Zero Hour Binghamton and the Network for a Sustainable Tomorrow (NeST), two environmental justice organizations, held a career fair on Monday in collaboration with the Fleishman Career Center, for students looking for opportunities in the environmental and sustainability fields.

The fair, held midday in Old Union Hall, featured three rows of tables where employers highlighted their organization’s role in promoting sustainability and environmental work. A total of 13 employers from both public and private sectors were in attendance — including staff from Volunteers Improving Neighborhood Environments (VINES), the United States Department of Agriculture, Raymond Corporation and Keystone Environmental Services. A total of 119 students attended the event, looking for internship opportunities and a chance to build connections.

Jaden Beck ‘23, kicked off the job fair with a speech describing her path toward becoming a Clean Energy Project associate at BlocPower, an environmental technology company.

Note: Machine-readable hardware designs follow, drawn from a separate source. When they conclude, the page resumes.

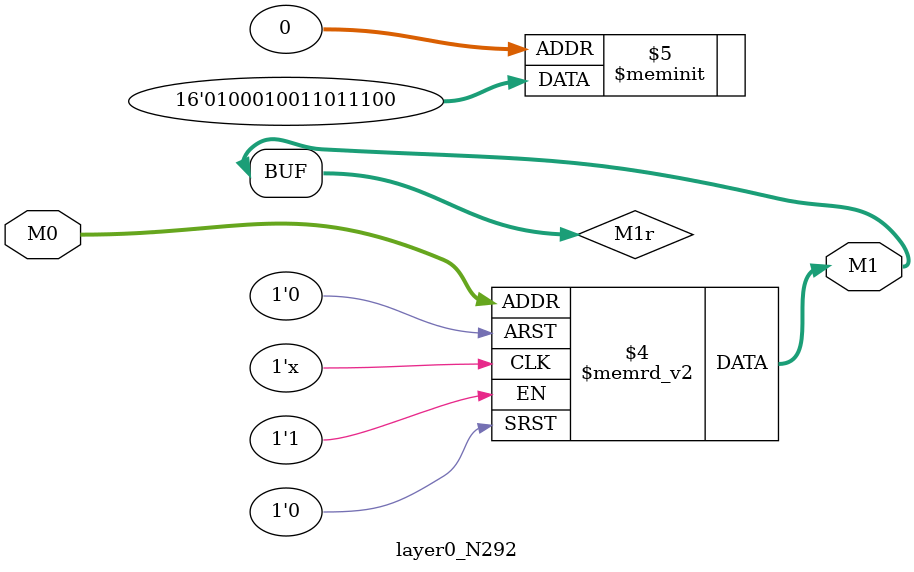
<source format=v>
module layer0_N292 ( input [2:0] M0, output [1:0] M1 );

	(*rom_style = "distributed" *) reg [1:0] M1r;
	assign M1 = M1r;
	always @ (M0) begin
		case (M0)
			3'b000: M1r = 2'b00;
			3'b100: M1r = 2'b00;
			3'b010: M1r = 2'b01;
			3'b110: M1r = 2'b00;
			3'b001: M1r = 2'b11;
			3'b101: M1r = 2'b01;
			3'b011: M1r = 2'b11;
			3'b111: M1r = 2'b01;

		endcase
	end
endmodule

</source>
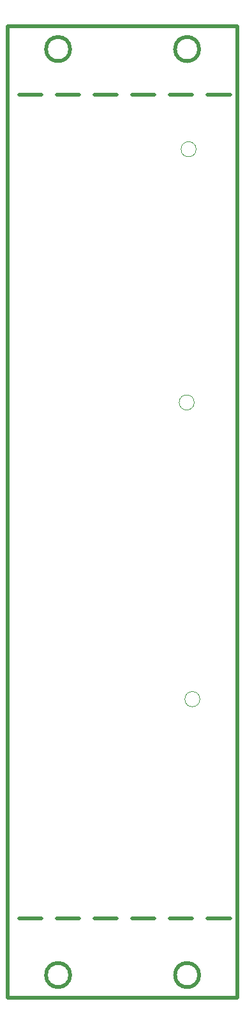
<source format=gbr>
%TF.GenerationSoftware,KiCad,Pcbnew,(7.0.0)*%
%TF.CreationDate,2023-03-06T17:55:23-08:00*%
%TF.ProjectId,my active mult,6d792061-6374-4697-9665-206d756c742e,rev?*%
%TF.SameCoordinates,Original*%
%TF.FileFunction,Profile,NP*%
%FSLAX46Y46*%
G04 Gerber Fmt 4.6, Leading zero omitted, Abs format (unit mm)*
G04 Created by KiCad (PCBNEW (7.0.0)) date 2023-03-06 17:55:23*
%MOMM*%
%LPD*%
G01*
G04 APERTURE LIST*
%TA.AperFunction,Profile*%
%ADD10C,0.100000*%
%TD*%
%TA.AperFunction,Profile*%
%ADD11C,0.500000*%
%TD*%
G04 APERTURE END LIST*
D10*
X45500000Y-109000000D02*
G75*
G03*
X45500000Y-109000000I-1000000J0D01*
G01*
X44750000Y-69750000D02*
G75*
G03*
X44750000Y-69750000I-1000000J0D01*
G01*
X45000000Y-36250000D02*
G75*
G03*
X45000000Y-36250000I-1000000J0D01*
G01*
D11*
X46500000Y-138000000D02*
X49500000Y-138000000D01*
X41500000Y-138000000D02*
X44500000Y-138000000D01*
X36500000Y-138000000D02*
X39500000Y-138000000D01*
X31500000Y-138000000D02*
X34500000Y-138000000D01*
X26500000Y-138000000D02*
X29500000Y-138000000D01*
X21500000Y-138000000D02*
X24500000Y-138000000D01*
X46500000Y-29000000D02*
X49500000Y-29000000D01*
X41500000Y-29000000D02*
X44500000Y-29000000D01*
X36500000Y-29000000D02*
X39500000Y-29000000D01*
X31500000Y-29000000D02*
X34500000Y-29000000D01*
X26500000Y-29000000D02*
X29500000Y-29000000D01*
X21500000Y-29000000D02*
X24500000Y-29000000D01*
X45400000Y-145500000D02*
G75*
G03*
X45400000Y-145500000I-1600000J0D01*
G01*
X28280000Y-145500000D02*
G75*
G03*
X28280000Y-145500000I-1600000J0D01*
G01*
X45400000Y-23000000D02*
G75*
G03*
X45400000Y-23000000I-1600000J0D01*
G01*
X28280000Y-23000000D02*
G75*
G03*
X28280000Y-23000000I-1600000J0D01*
G01*
X20000000Y-20000000D02*
X50480000Y-20000000D01*
X50480000Y-20000000D02*
X50480000Y-148500000D01*
X50480000Y-148500000D02*
X20000000Y-148500000D01*
X20000000Y-148500000D02*
X20000000Y-20000000D01*
M02*

</source>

She used her job-hunting experience in the clean energy sector to assure students that obtaining employment is possible.

“Job fairs can have a lot of nervous energy where you have to approach somebody and know your pitch,” Beck said. “[The organizers] wanted someone who had just gone through a job search to kick it off with a note of ‘anybody in this room is capable of finding a job that really fulfills them.’ It’s all about the mindset, so just go into it open, go into it knowing what you want and that the person on the other side of the table has a lot that they want to achieve as well, so shared goals is really big.”

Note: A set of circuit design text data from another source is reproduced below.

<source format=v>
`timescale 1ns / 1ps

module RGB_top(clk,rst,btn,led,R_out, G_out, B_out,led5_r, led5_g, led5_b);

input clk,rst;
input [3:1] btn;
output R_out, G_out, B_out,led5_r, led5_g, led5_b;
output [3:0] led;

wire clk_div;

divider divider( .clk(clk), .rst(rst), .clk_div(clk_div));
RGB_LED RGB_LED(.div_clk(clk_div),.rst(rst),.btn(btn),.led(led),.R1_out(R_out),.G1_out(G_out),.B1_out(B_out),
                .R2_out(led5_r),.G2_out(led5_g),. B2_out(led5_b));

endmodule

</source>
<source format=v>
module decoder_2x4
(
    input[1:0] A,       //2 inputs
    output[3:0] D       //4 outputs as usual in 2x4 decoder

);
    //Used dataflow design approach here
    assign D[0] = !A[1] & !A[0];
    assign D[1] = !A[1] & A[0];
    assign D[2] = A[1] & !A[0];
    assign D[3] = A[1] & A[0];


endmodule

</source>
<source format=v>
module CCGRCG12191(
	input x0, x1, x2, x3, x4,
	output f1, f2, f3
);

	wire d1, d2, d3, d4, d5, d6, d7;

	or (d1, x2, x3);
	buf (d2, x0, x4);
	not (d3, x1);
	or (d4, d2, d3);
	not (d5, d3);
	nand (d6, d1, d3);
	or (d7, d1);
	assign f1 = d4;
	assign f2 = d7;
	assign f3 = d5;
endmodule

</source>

Zero Hour, a youth-led movement formed to promote environmental justice and urge elected officials to take action on mitigating climate change, co-hosted the event for students to expand their professional network and learn more about advancements in the sustainability field. Stephen Corbisiero, the organization’s president and a senior double-majoring in environmental studies and geography, said that they “strive to unite the students and facilities of the university with the residents and community of Binghamton to show that there are doable solutions to the climate crisis.” He said the job fair was inspired by a similar event — a clean energy career summit — that was hosted by NeST last semester.

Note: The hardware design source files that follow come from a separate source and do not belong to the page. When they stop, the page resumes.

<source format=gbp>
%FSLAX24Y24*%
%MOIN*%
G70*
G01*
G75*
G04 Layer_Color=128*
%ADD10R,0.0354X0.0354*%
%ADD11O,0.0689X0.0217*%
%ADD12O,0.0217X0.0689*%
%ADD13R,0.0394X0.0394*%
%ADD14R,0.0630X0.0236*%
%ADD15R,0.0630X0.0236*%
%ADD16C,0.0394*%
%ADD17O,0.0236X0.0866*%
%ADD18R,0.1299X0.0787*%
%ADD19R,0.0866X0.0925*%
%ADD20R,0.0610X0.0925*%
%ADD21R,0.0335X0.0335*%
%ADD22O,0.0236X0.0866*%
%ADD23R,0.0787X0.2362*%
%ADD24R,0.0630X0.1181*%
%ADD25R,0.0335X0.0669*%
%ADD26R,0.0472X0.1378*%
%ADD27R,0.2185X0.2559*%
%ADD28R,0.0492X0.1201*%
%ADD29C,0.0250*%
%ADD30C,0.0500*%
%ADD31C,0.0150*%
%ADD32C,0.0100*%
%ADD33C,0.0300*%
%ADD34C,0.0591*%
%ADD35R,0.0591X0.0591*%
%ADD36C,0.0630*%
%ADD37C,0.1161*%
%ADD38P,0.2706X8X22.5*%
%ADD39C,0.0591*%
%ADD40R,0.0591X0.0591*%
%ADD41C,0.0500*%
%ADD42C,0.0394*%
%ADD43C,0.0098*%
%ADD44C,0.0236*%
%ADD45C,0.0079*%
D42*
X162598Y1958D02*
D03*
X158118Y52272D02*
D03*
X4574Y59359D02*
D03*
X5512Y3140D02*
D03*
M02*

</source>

“We saw that and wanted to work with them to take those incredible jobs and bring them directly to [students] for easy access,” Corbisiero said.

NeST, a Binghamton-based nonprofit involved with several different energy and environmental justice sectors, focuses on helping people in low- to moderate-income housing. Through installing heat pumps and solar panels, they provide services allowing people to make their homes more sustainable and energy efficient.

Throughout the event, students went to different tables and engaged with employers, while some students took the initiative to hand out resumes for different jobs and internships.

“I think [the event] is really nice,” said Preston Long, a first-year master’s student studying geology. “There is a really diverse spread of employers here and a lot of networking opportunities. This is a really good opportunity for a lot of people … It handles a lot of different fields, a range from engineers to environmental [studies]. So, it’s a really wide range of opportunity.”